● Task brief
Please copy the records word for word, starting with the line containing "Is there any" and going on through the line containing "What is the total". Leave out the pictures.

***** Provided entries

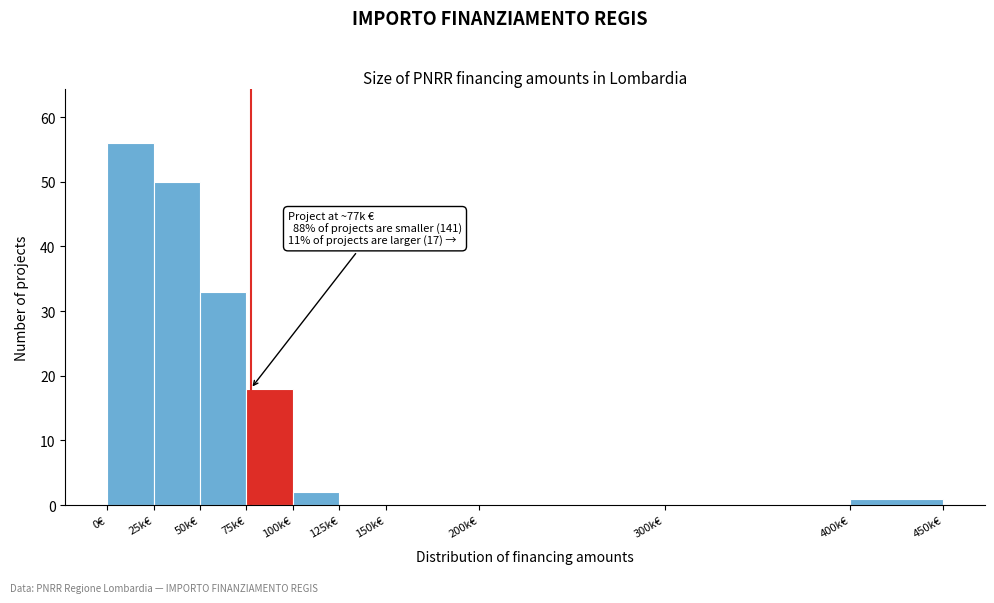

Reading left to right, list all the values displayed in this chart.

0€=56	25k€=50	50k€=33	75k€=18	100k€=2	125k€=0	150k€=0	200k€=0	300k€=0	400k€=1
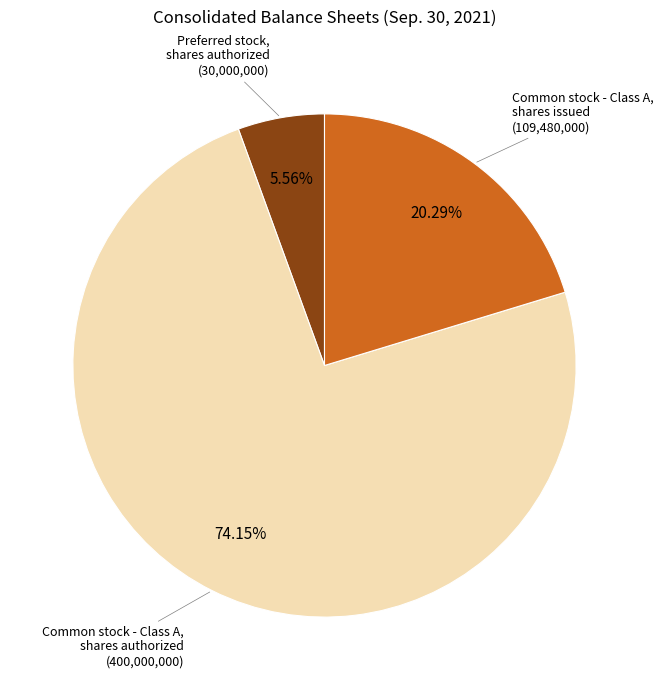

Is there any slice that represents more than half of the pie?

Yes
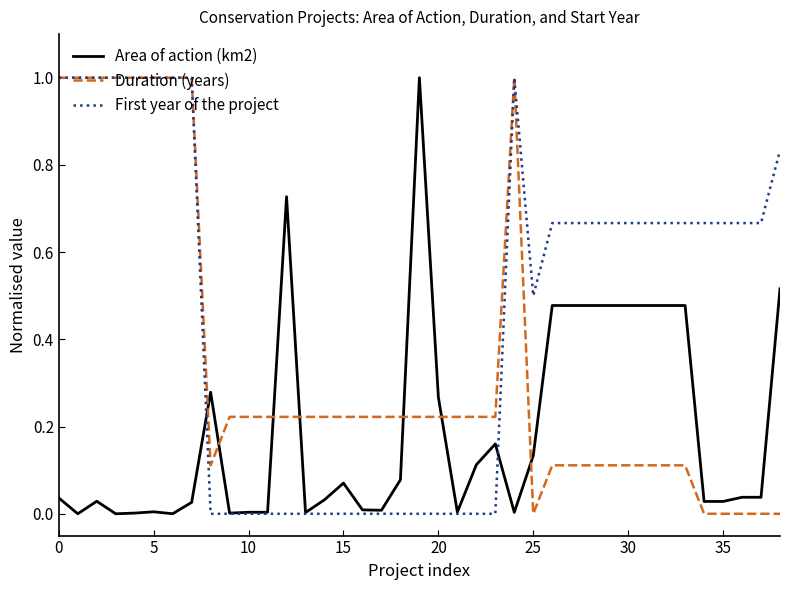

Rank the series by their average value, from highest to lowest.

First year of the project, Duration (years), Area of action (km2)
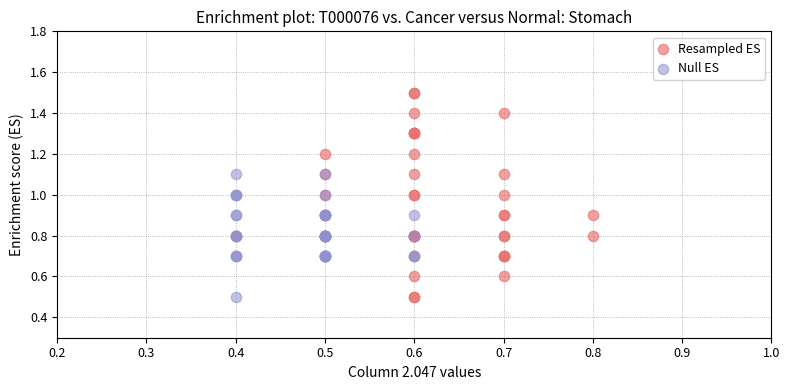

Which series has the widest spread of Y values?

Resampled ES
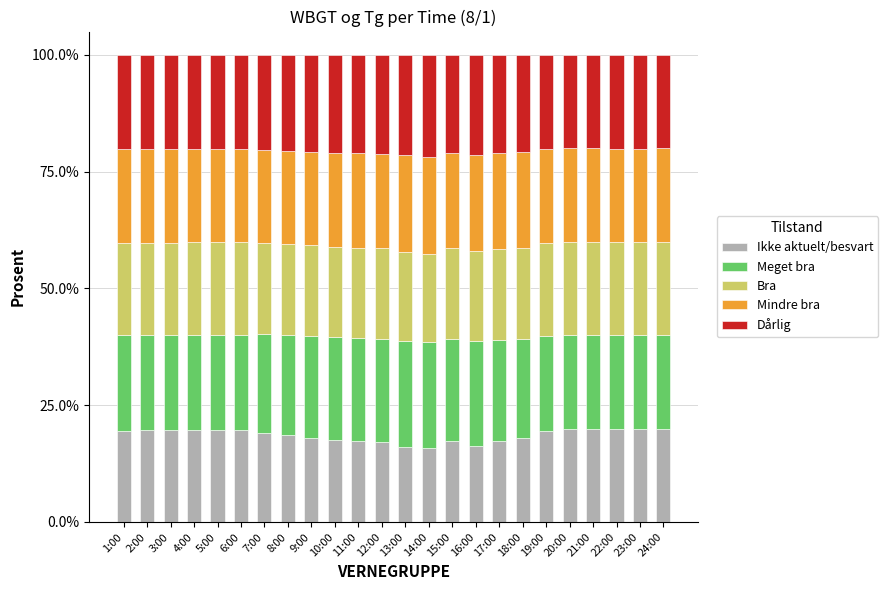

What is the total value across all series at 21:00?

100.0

**********
***** Provided entries

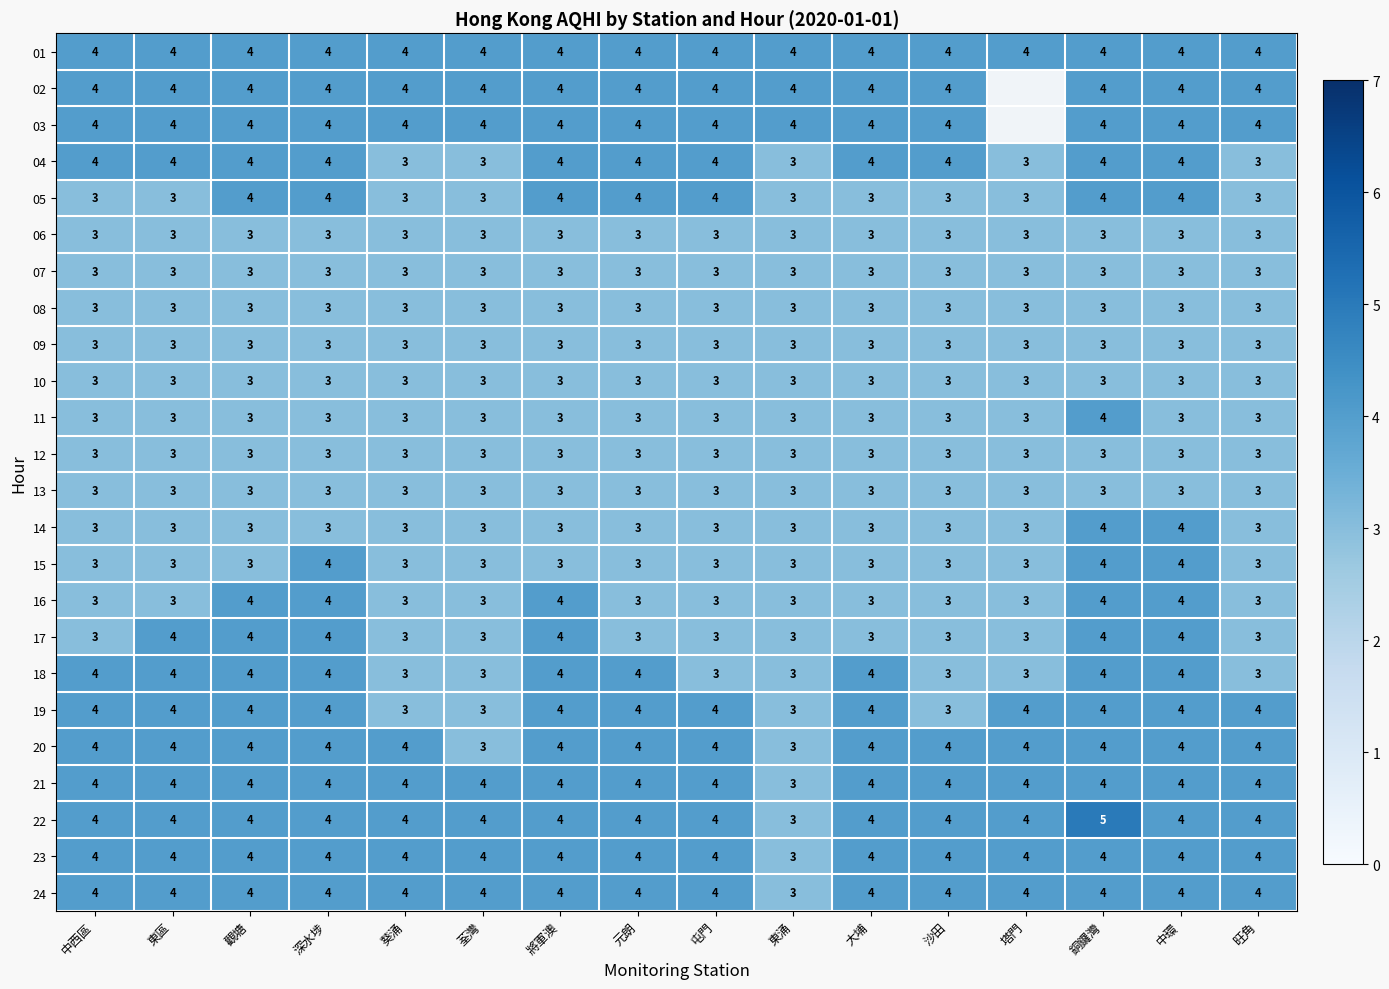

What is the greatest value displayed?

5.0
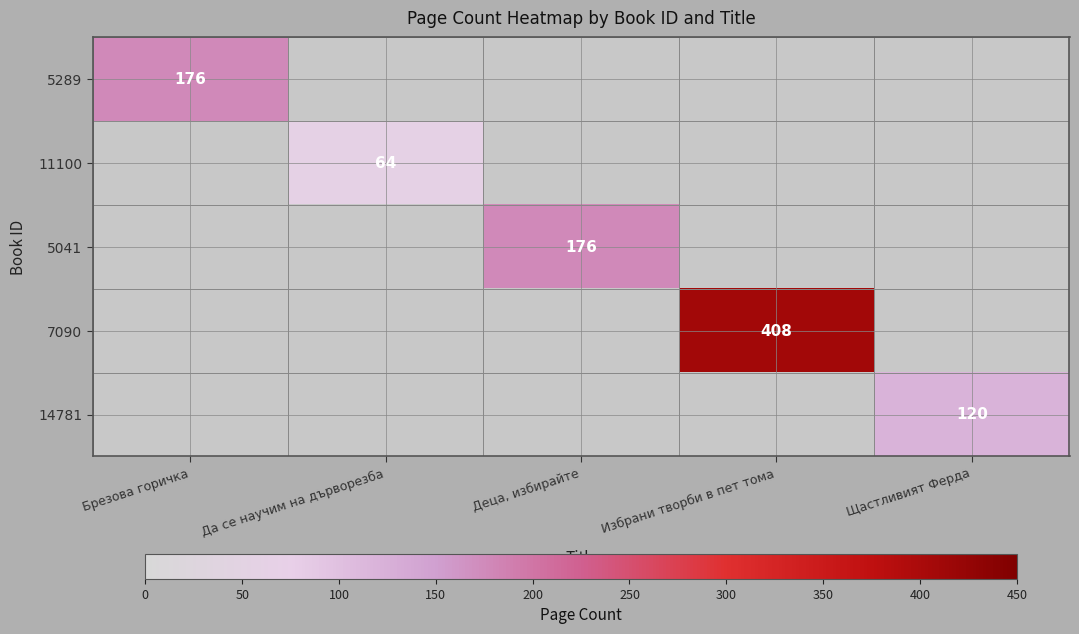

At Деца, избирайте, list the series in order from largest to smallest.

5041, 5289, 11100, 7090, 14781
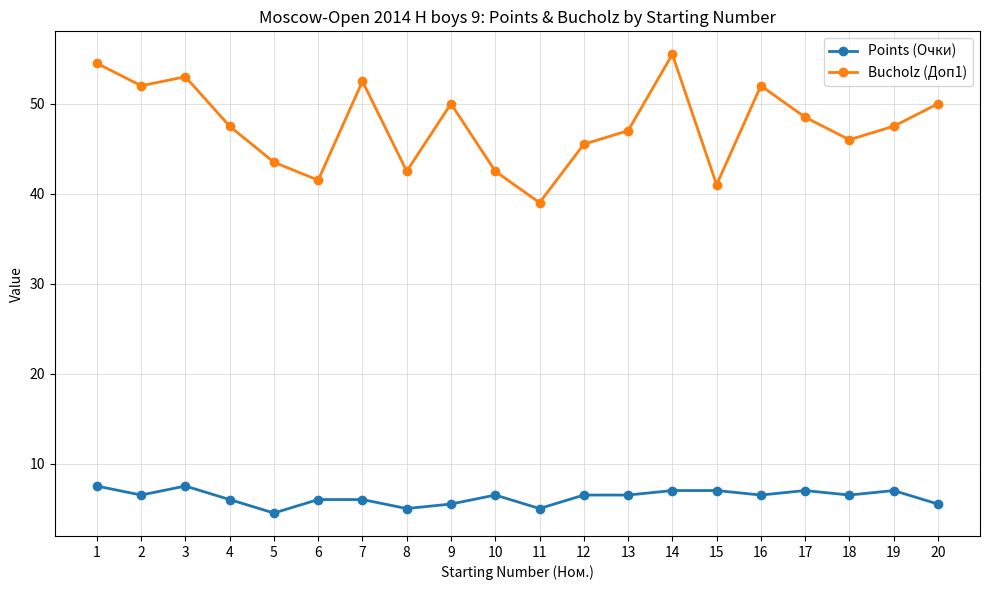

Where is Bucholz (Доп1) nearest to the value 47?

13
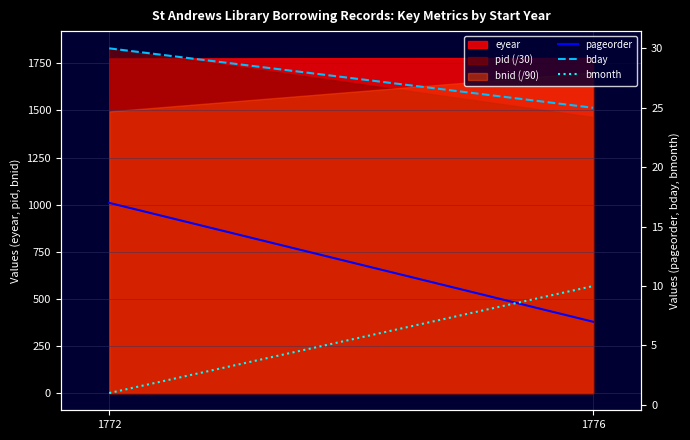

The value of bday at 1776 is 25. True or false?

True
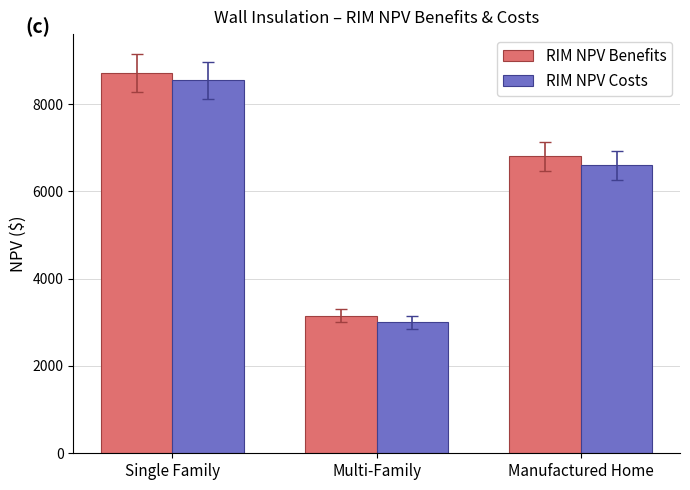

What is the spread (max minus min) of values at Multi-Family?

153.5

**********

● Final answer
Is there any slice that represents more than half of the pie?

Yes

Rank the series by their average value, from highest to lowest.

First year of the project, Duration (years), Area of action (km2)

Which series has the widest spread of Y values?

Resampled ES

What is the total value across all series at 21:00?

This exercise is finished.